L’articolo 117, comma 2 stabilisce che le materie non espressamente riservate alla competenza esclusiva dello Stato possono essere regolate dalle Regioni con propri ordinamenti.

Cosa chiede la destra con il progetto presentato da Calderoli (nota: si ricorda che fu proprio questo ministro a far approvare la Legge 270 del 21 Dicembre  2005.
La 2070, per chi non lo ricordasse o sappia, è la legge elettorale proporzionale con premio di maggioranza e liste bloccate proposta e fatta approvare dal Calderoli e che si dovette quindi utilizzare nelle elezioni del 2006, 2008 e 2013 e che, presentata come Legge salvifica fu poi rinominata, con somma impudenza e faccia tosta della sesso Calderoli: Legge Porcellum. E questi erano e sono ancora oggi sono i leghisti e la destra in genere)

A volte ritornano ovvero: chi non muore si rivede

Anno 2023, Governo Meloni: riecco Roberto Calderoli in veste, questa volta, proprio di ministro per gli Affari regionali e le autonomie, pronto a compilare, e presentare, il suo progetto di autonomia differenziata che prevede la possibilità per ogni singola regione di cedere agli enti locali le 23 materie concorrenti indicate nella Costituzione.

Di seguito la lista delle tematiche su cui le Regioni possono chiedere, come il Veneto chiede, maggiore libertà di manovra:

  1. Rapporti internazionali e con l’Unione europea delle Regioni;
  2. Commercio con l’estero;
  3. Tutela e sicurezza del lavoro;
  4. Istruzione (fatto salvo per l’autonomia delle istituzioni scolastiche e con l’esclusione dell’istruzione e della formazione negli istituti scolastici professionali);
  5. Professioni;
  6. Ricerca scientifica e tecnologica;
  7. Sostegno all’innovazione per i settori produttivi;
  8. Tutela della salute;
  9. Alimentazione;
  10. Ordinamento sportivo;
  11. Protezione civile;
  12. Governo del territorio;
  13. Porti e aeroporti civili;
  14. Grandi reti di trasporto e di navigazione;
  15. Ordinamento della comunicazione;
  16. Produzione, trasporto e distribuzione nazionale dell’energia;
  17. Previdenza complementare e integrativa
  18. Coordinamento della finanza pubblica e del sistema tributario;
  19. Valorizzazione dei beni culturali e promozione e organizzazione di attività culturali;
  20. Valorizzazione dei beni ambientali;
  21. Casse di risparmio e casse rurali;
  22. Aziende di credito a carattere regionale;
  23. Enti di credito fondiario e agrario a carattere regionale.

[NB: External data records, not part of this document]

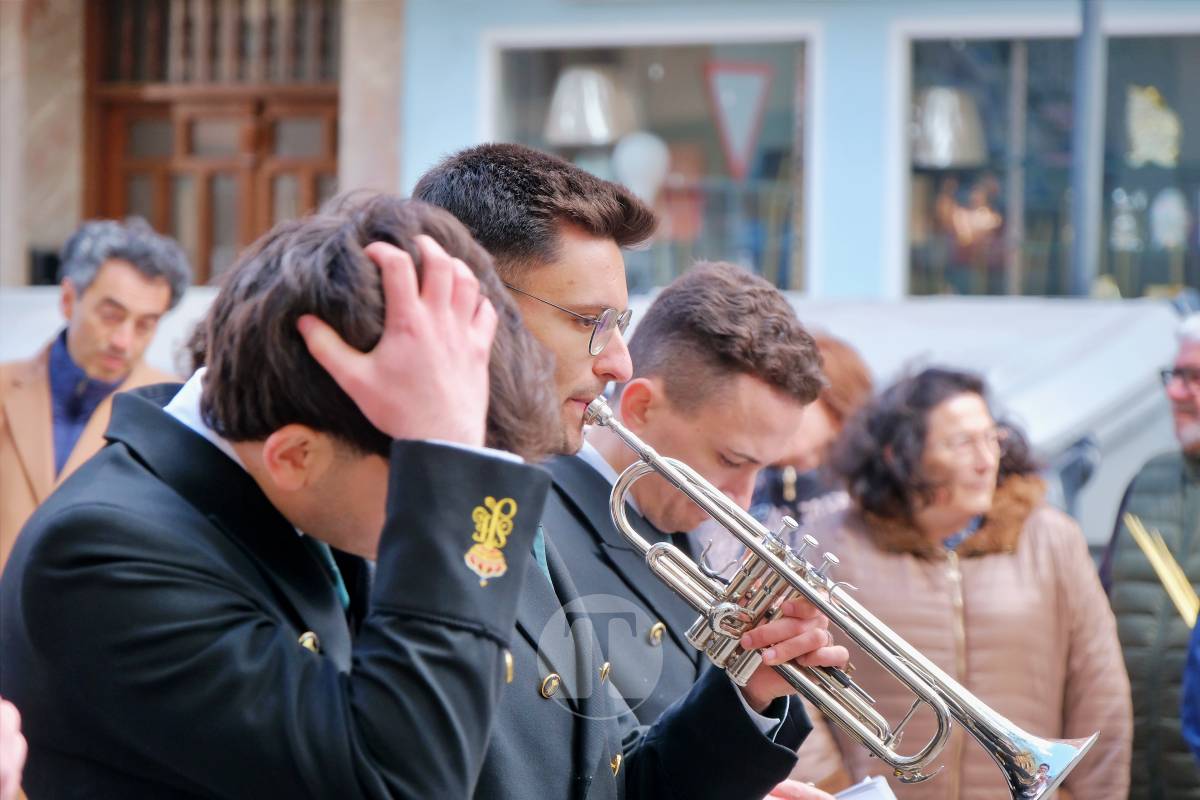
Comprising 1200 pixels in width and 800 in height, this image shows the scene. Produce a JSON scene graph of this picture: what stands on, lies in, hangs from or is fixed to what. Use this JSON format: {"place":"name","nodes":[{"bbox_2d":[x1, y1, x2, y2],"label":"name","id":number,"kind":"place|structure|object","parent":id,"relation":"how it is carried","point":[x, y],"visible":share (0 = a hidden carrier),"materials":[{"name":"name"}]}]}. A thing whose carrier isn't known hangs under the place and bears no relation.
{"place":"outdoors","nodes":[
{"label":"outdoors","id":0,"kind":"place"},
{"bbox_2d":[1,0,1199,544],"label":"building","id":1,"kind":"structure","parent":0,"point":[888,19],"materials":[{"name":"blue paint"}]},
{"bbox_2d":[84,0,341,288],"label":"wooden door","id":2,"kind":"structure","parent":1,"relation":"in","point":[210,241],"materials":[{"name":"brown wood"}]},
{"bbox_2d":[487,23,815,294],"label":"window","id":3,"kind":"structure","parent":1,"relation":"in","point":[710,208],"materials":[{"name":"glass"}]},
{"bbox_2d":[545,66,633,147],"label":"lamp","id":4,"kind":"object","parent":3,"relation":"in","point":[595,134],"visible":0.9,"materials":[{"name":"white fabric"}]},
{"bbox_2d":[612,131,669,202],"label":"lamp","id":5,"kind":"object","parent":3,"relation":"in","point":[642,145],"visible":0.86,"materials":[{"name":"white"}]},
{"bbox_2d":[897,23,1199,296],"label":"window","id":6,"kind":"structure","parent":1,"relation":"in","point":[1022,94],"materials":[{"name":"glass"}]},
{"bbox_2d":[912,85,985,167],"label":"lamp","id":7,"kind":"object","parent":6,"relation":"in","point":[945,103],"visible":0.81,"materials":[{"name":"white fabric"}]},
{"bbox_2d":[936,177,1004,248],"label":"ornament","id":8,"kind":"object","parent":6,"relation":"in","point":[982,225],"visible":0.85,"materials":[{"name":"orange"}]},
{"bbox_2d":[1109,187,1143,251],"label":"ornament","id":9,"kind":"object","parent":6,"relation":"in","point":[1126,225],"visible":0.92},
{"bbox_2d":[1125,84,1181,166],"label":"ornament","id":10,"kind":"object","parent":6,"relation":"in","point":[1158,113],"visible":0.85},
{"bbox_2d":[1148,188,1189,248],"label":"ornament","id":11,"kind":"object","parent":6,"relation":"in","point":[1161,211],"visible":0.95,"materials":[{"name":"white"}]},
{"bbox_2d":[581,392,1084,797],"label":"trumpet","id":12,"kind":"object","parent":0,"point":[1022,780],"visible":0.87,"materials":[{"name":"silver metal"}]},
{"label":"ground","id":13,"kind":"structure","parent":0},
{"bbox_2d":[0,697,25,799],"label":"person","id":14,"kind":"object","parent":13,"relation":"on","point":[12,787],"visible":0.96},
{"bbox_2d":[0,214,187,572],"label":"man","id":15,"kind":"object","parent":13,"relation":"on","point":[43,418],"visible":0.51},
{"bbox_2d":[0,189,566,797],"label":"man","id":16,"kind":"object","parent":13,"relation":"on","point":[393,462],"visible":0.99},
{"bbox_2d":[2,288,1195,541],"label":"car","id":17,"kind":"object","parent":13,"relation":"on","point":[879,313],"visible":0.26,"materials":[{"name":"white"}]},
{"bbox_2d":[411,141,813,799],"label":"person","id":18,"kind":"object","parent":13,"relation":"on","point":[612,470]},
{"bbox_2d":[532,523,553,586],"label":"necktie","id":19,"kind":"object","parent":18,"relation":"on","point":[543,553],"visible":0.1,"materials":[{"name":"teal fabric"}]},
{"bbox_2d":[507,283,632,353],"label":"eyeglasses","id":20,"kind":"object","parent":18,"relation":"on","point":[607,313],"visible":0.67,"materials":[{"name":"metal"}]},
{"bbox_2d":[554,259,845,799],"label":"man","id":21,"kind":"object","parent":13,"relation":"on","point":[719,297],"visible":0.73},
{"bbox_2d":[832,774,898,799],"label":"paper","id":22,"kind":"object","parent":21,"relation":"in","point":[888,798],"visible":0.53,"materials":[{"name":"white paper"}]},
{"bbox_2d":[746,331,875,533],"label":"woman","id":23,"kind":"object","parent":13,"relation":"on","point":[771,469],"visible":0.23},
{"bbox_2d":[795,366,1135,799],"label":"woman","id":24,"kind":"object","parent":13,"relation":"on","point":[858,558],"visible":0.82},
{"bbox_2d":[1070,0,1105,299],"label":"pole","id":25,"kind":"object","parent":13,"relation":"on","point":[1081,199],"visible":0.6,"materials":[{"name":"grey metal"}]},
{"bbox_2d":[1102,315,1199,799],"label":"man","id":26,"kind":"object","parent":13,"relation":"on","point":[1170,476],"visible":0.82},
{"bbox_2d":[1123,511,1198,625],"label":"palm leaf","id":27,"kind":"object","parent":26,"relation":"in","point":[1165,574],"visible":0.78,"materials":[{"name":"yellow plant"}]},
{"bbox_2d":[1180,613,1199,766],"label":"person","id":28,"kind":"object","parent":13,"relation":"on","point":[1196,714],"visible":0.98}
]}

Autonomia differenziata conseguenze

Essendo l’autonomia differenziata una forma di autonomia speciale che consente a determinate regioni o province di avere maggiori competenze e poteri rispetto ad altre, le conseguenze di questa forma di autonomia possono essere positive o negative a seconda del contesto e delle modalità con cui viene attuata.

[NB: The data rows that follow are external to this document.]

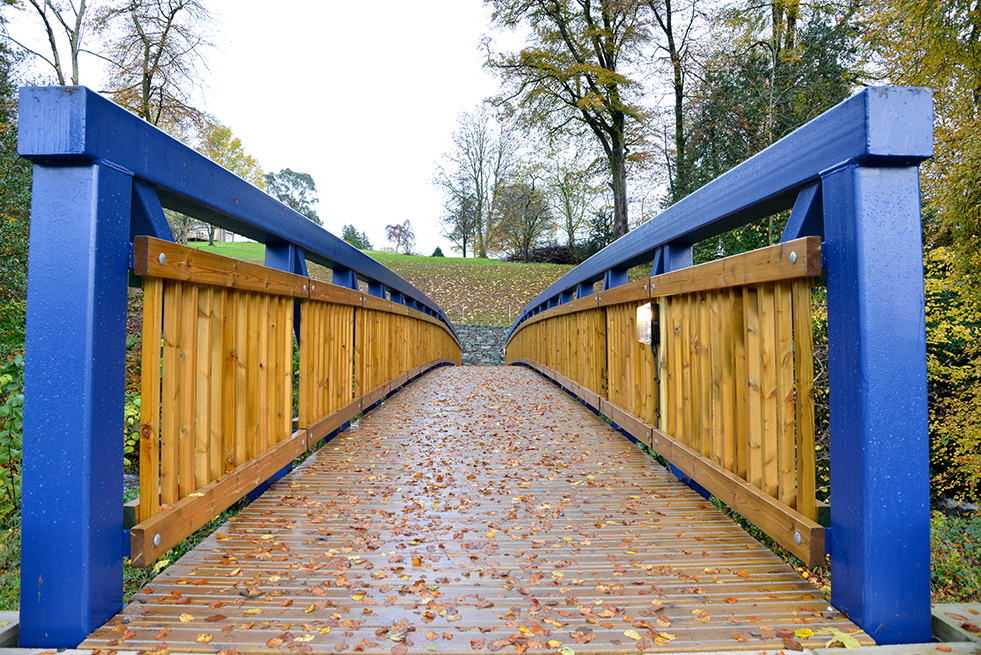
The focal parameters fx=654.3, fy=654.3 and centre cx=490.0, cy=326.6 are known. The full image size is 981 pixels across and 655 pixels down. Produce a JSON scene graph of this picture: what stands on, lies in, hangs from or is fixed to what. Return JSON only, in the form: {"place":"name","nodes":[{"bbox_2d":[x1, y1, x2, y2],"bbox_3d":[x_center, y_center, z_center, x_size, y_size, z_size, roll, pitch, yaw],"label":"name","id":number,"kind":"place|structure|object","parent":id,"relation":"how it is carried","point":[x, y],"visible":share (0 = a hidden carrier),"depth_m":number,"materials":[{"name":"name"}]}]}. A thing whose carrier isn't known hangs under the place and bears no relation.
{"place":"outdoors","nodes":[
{"label":"outdoors","id":0,"kind":"place"},
{"bbox_2d":[185,222,238,242],"label":"building","id":1,"kind":"structure","parent":0,"point":[221,230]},
{"bbox_2d":[0,0,553,255],"label":"sky","id":2,"kind":"structure","parent":0,"point":[283,159],"materials":[{"name":"white"}]},
{"bbox_2d":[183,240,585,328],"label":"grassy hill","id":3,"kind":"structure","parent":0,"point":[525,266],"materials":[{"name":"green plant"}]},
{"bbox_2d":[201,122,263,243],"label":"tree","id":4,"kind":"object","parent":3,"relation":"on","point":[223,136],"visible":0.45,"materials":[{"name":"plant"}]},
{"bbox_2d":[264,167,319,224],"label":"tree","id":5,"kind":"object","parent":3,"relation":"on","point":[281,197],"visible":0.63,"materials":[{"name":"green plant"}]},
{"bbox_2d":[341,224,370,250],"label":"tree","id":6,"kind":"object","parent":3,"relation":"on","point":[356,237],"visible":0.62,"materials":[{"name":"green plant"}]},
{"bbox_2d":[384,220,415,253],"label":"tree","id":7,"kind":"object","parent":3,"relation":"on","point":[398,241],"visible":0.98,"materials":[{"name":"plant"}]},
{"bbox_2d":[431,246,444,257],"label":"shrub","id":8,"kind":"object","parent":3,"relation":"on","point":[438,251],"visible":0.54,"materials":[{"name":"green plant"}]},
{"bbox_2d":[443,189,479,256],"label":"tree","id":9,"kind":"object","parent":3,"relation":"on","point":[463,209],"visible":0.91,"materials":[{"name":"plant"}]},
{"bbox_2d":[434,101,515,257],"label":"tree","id":10,"kind":"object","parent":3,"relation":"on","point":[480,155],"visible":0.98,"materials":[{"name":"plant"}]},
{"bbox_2d":[492,179,554,259],"label":"tree","id":11,"kind":"object","parent":3,"relation":"on","point":[526,207],"visible":0.99,"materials":[{"name":"plant"}]},
{"bbox_2d":[513,243,581,264],"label":"shrub","id":12,"kind":"object","parent":3,"relation":"on","point":[561,258],"visible":0.48,"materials":[{"name":"plant"}]},
{"bbox_2d":[481,0,654,243],"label":"tree","id":13,"kind":"object","parent":3,"relation":"on","point":[619,155],"visible":0.99,"depth_m":27.99,"materials":[{"name":"plant"}]},
{"bbox_2d":[543,155,599,254],"label":"tree","id":14,"kind":"object","parent":3,"relation":"on","point":[561,184],"visible":0.87,"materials":[{"name":"green plant"}]},
{"bbox_2d":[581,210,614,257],"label":"shrub","id":15,"kind":"object","parent":3,"relation":"on","point":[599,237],"visible":0.45,"depth_m":35.47,"materials":[{"name":"green plant"}]},
{"bbox_2d":[9,83,934,654],"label":"bridge","id":16,"kind":"structure","parent":0,"point":[782,190],"visible":0.93,"materials":[{"name":"blue metal"}]},
{"bbox_2d":[131,235,461,561],"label":"wooden railing","id":17,"kind":"object","parent":16,"relation":"attached to","point":[285,331],"visible":0.87,"depth_m":3.20,"materials":[{"name":"brown wood"}]},
{"bbox_2d":[80,363,868,654],"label":"wooden deck","id":18,"kind":"structure","parent":16,"relation":"on","point":[682,497],"materials":[{"name":"brown wood"}]},
{"bbox_2d":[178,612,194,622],"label":"fallen leaf","id":19,"kind":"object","parent":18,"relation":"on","point":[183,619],"visible":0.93,"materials":[{"name":"yellow plant"}]},
{"bbox_2d":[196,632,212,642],"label":"fallen leaf","id":20,"kind":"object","parent":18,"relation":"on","point":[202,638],"visible":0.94,"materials":[{"name":"yellow plant"}]},
{"bbox_2d":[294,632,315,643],"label":"fallen leaf","id":21,"kind":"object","parent":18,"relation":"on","point":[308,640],"visible":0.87,"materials":[{"name":"yellow plant"}]},
{"bbox_2d":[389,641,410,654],"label":"fallen leaf","id":22,"kind":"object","parent":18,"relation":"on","point":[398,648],"visible":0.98,"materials":[{"name":"brown plant"}]},
{"bbox_2d":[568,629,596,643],"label":"fallen leaf","id":23,"kind":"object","parent":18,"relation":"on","point":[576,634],"visible":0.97,"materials":[{"name":"brown plant"}]},
{"bbox_2d":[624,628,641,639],"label":"fallen leaf","id":24,"kind":"object","parent":18,"relation":"on","point":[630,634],"visible":0.97,"depth_m":2.00,"materials":[{"name":"yellow plant"}]},
{"bbox_2d":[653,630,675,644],"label":"fallen leaf","id":25,"kind":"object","parent":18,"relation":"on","point":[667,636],"visible":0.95,"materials":[{"name":"plant"}]},
{"bbox_2d":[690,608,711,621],"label":"fallen leaf","id":26,"kind":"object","parent":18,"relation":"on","point":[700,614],"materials":[{"name":"yellow plant"}]},
{"bbox_2d":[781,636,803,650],"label":"fallen leaf","id":27,"kind":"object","parent":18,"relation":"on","point":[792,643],"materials":[{"name":"brown plant"}]},
{"bbox_2d":[794,627,814,638],"bbox_3d":[0.915,0.890,1.905,0.064,0.013,0.065,-1,-1,43],"label":"fallen leaf","id":28,"kind":"object","parent":18,"relation":"on","point":[807,634],"visible":0.95,"depth_m":1.91,"materials":[{"name":"yellow plant"}]},
{"bbox_2d":[824,629,861,649],"bbox_3d":[1.014,0.900,1.891,0.115,0.027,0.116,1,-1,-42],"label":"fallen leaf","id":29,"kind":"object","parent":18,"relation":"on","point":[845,642],"visible":0.93,"depth_m":1.88,"materials":[{"name":"yellow plant"}]},
{"bbox_2d":[503,237,824,559],"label":"wooden railing","id":30,"kind":"object","parent":16,"relation":"attached to","point":[555,365],"visible":0.85,"depth_m":3.14,"materials":[{"name":"brown wood"}]},
{"bbox_2d":[636,302,659,346],"bbox_3d":[1.036,-0.009,4.241,0.151,0.296,0.210,0,-1,-1],"label":"wall lamp","id":31,"kind":"object","parent":30,"relation":"attached to","point":[647,331],"visible":0.66,"depth_m":4.18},
{"bbox_2d":[454,325,509,364],"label":"stone wall","id":32,"kind":"structure","parent":0,"point":[478,340],"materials":[{"name":"grey stone"}]},
{"bbox_2d":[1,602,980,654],"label":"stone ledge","id":33,"kind":"structure","parent":0,"point":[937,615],"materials":[{"name":"grey stone"}]},
{"label":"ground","id":34,"kind":"structure","parent":0},
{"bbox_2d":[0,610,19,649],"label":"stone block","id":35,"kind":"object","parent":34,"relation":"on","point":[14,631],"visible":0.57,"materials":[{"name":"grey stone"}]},
{"bbox_2d":[0,349,23,603],"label":"shrub","id":36,"kind":"object","parent":34,"relation":"on","point":[20,401],"visible":0.46,"depth_m":4.75,"materials":[{"name":"green plant"}]},
{"bbox_2d":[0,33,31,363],"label":"tree","id":37,"kind":"object","parent":34,"relation":"on","point":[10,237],"visible":0.58,"depth_m":7.67,"materials":[{"name":"green plant"}]},
{"bbox_2d":[8,0,89,84],"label":"tree","id":38,"kind":"object","parent":34,"relation":"on","point":[48,31],"visible":0.55,"depth_m":20.63,"materials":[{"name":"plant"}]},
{"bbox_2d":[96,0,220,134],"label":"tree","id":39,"kind":"object","parent":34,"relation":"on","point":[148,79],"visible":0.69,"depth_m":26.42,"materials":[{"name":"brown plant"}]},
{"bbox_2d":[644,0,707,203],"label":"tree","id":40,"kind":"object","parent":34,"relation":"on","point":[670,35],"visible":0.8,"depth_m":23.57,"materials":[{"name":"plant"}]},
{"bbox_2d":[673,0,863,250],"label":"tree","id":41,"kind":"object","parent":34,"relation":"on","point":[741,123],"visible":0.48,"depth_m":14.76,"materials":[{"name":"green plant"}]},
{"bbox_2d":[858,0,980,505],"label":"tree","id":42,"kind":"object","parent":34,"relation":"on","point":[955,14],"visible":0.65,"depth_m":6.96,"materials":[{"name":"plant"}]},
{"bbox_2d":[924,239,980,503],"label":"shrub","id":43,"kind":"object","parent":34,"relation":"on","point":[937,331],"visible":0.53,"depth_m":7.10,"materials":[{"name":"yellow plant"}]},
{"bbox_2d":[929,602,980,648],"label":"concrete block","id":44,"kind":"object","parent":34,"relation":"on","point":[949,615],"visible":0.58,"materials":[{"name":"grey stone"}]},
{"bbox_2d":[930,507,980,602],"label":"shrub","id":45,"kind":"object","parent":34,"relation":"on","point":[957,564],"visible":0.32,"depth_m":5.02,"materials":[{"name":"green plant"}]}
]}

In generale, l’autonomia differenziata può aiutare a rispondere alle specifiche esigenze delle singole regioni, migliorando l’efficienza nell’erogazione dei servizi e nell’utilizzo delle risorse.

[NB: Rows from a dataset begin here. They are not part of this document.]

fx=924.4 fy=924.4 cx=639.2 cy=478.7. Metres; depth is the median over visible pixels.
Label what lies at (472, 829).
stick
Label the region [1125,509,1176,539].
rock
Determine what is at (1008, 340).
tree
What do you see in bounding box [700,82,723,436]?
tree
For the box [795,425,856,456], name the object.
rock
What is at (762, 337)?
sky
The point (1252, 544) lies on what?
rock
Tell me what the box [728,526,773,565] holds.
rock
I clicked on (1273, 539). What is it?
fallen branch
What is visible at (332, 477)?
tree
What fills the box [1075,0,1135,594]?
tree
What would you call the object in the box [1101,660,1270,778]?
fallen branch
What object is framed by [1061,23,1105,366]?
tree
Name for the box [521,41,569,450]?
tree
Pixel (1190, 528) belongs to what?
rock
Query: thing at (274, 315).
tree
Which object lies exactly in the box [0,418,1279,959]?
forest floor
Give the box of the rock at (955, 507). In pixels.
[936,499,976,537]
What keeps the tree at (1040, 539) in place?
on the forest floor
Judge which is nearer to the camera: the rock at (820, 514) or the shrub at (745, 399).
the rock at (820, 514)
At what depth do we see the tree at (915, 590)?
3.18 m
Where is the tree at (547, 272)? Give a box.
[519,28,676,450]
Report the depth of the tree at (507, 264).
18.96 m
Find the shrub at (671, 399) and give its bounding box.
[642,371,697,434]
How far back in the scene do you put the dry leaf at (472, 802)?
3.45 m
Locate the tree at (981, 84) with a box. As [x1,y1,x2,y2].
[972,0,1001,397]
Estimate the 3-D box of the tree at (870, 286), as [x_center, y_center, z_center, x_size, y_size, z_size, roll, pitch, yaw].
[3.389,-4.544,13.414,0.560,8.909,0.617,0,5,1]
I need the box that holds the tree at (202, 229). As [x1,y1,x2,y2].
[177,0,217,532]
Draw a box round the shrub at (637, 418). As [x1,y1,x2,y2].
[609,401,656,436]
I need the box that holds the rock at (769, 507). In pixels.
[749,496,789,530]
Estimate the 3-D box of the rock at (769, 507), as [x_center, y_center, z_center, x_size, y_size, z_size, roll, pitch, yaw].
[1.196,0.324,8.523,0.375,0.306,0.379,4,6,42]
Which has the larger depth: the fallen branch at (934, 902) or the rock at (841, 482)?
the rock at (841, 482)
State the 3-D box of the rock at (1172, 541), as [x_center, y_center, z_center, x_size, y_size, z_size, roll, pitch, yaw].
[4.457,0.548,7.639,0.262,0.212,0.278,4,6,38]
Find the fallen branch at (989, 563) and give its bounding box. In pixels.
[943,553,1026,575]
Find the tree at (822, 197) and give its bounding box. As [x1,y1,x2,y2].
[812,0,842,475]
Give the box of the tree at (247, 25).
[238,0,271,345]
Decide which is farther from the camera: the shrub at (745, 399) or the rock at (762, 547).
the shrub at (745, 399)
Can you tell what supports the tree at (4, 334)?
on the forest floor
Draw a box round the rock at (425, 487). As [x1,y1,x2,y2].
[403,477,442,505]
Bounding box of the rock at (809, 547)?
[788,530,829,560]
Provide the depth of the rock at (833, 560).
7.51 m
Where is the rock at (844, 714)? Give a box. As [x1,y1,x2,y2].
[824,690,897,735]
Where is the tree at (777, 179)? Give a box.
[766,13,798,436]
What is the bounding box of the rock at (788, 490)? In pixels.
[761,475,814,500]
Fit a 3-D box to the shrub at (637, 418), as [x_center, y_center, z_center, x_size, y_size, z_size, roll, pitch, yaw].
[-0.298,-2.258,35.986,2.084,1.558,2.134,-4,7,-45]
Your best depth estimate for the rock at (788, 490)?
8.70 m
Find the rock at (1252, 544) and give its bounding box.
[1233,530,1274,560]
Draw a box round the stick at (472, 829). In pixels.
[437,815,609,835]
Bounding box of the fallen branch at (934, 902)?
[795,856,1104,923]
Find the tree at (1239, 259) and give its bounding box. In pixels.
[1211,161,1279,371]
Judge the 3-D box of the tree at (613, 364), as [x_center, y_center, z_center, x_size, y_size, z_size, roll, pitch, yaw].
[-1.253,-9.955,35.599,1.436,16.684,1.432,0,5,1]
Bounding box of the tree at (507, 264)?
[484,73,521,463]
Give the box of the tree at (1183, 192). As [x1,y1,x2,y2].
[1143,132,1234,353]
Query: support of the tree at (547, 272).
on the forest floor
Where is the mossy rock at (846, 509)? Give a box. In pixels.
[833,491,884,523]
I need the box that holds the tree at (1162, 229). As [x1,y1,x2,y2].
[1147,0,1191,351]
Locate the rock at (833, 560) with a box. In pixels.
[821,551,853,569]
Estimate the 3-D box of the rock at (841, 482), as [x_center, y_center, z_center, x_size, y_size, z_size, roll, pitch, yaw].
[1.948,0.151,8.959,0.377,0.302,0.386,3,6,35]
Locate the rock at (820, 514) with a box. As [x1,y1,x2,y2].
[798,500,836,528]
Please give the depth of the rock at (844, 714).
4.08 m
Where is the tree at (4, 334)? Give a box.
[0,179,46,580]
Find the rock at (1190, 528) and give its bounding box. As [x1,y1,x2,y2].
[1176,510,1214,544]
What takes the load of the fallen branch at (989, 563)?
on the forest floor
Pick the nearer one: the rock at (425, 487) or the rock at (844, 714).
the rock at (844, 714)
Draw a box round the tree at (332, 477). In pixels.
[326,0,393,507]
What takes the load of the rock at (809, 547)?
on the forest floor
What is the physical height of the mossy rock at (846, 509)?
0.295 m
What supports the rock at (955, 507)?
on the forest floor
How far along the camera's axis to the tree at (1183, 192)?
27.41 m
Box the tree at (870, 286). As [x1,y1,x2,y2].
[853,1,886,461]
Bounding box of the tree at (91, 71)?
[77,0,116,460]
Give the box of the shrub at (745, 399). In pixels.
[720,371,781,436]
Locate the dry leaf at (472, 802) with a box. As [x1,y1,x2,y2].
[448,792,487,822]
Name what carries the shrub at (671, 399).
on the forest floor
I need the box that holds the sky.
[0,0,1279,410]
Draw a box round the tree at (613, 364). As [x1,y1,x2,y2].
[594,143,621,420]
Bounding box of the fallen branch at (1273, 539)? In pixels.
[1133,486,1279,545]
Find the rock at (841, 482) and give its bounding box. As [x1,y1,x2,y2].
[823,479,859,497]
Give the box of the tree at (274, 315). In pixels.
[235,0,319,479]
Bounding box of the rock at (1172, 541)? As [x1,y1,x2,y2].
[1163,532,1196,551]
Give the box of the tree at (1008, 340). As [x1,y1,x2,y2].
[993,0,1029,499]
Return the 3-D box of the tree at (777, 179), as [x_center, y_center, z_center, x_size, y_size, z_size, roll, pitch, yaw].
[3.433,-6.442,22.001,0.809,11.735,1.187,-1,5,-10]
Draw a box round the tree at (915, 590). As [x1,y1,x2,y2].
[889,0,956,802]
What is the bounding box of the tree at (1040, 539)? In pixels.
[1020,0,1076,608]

Tuttavia, può anche creare disuguaglianze tra le regioni e aumentare la complessità del sistema amministrativo.

Inoltre, può anche portare a una maggiore competizione tra le regioni, con conseguente maggiore pressione fiscale sui cittadini.

In conclusione, eccovi i pro ed i contro dell’ Autonomia differenziata.

I pro dell’autonomia differenziata possono essere:

  1. Maggiore flessibilità e capacità di rispondere alle esigenze locali
  2. Maggiore efficienza nell’utilizzo delle risorse
  3. Maggiore partecipazione dei cittadini alla vita politica e amministrativa delle proprie regioni
  4. Possibilità di sviluppare politiche più adeguate alle specificità territoriali

I contro dell’autonomia differenziata possono essere:

  1. Aumento delle disparità tra le regioni
  2. Rischio di creazione di un sistema federale disomogeneo e poco efficiente
  3. Aumento dei costi amministrativi e burocratici
  4. Possibilità di creare tensioni tra le diverse regioni e lo Stato centrale.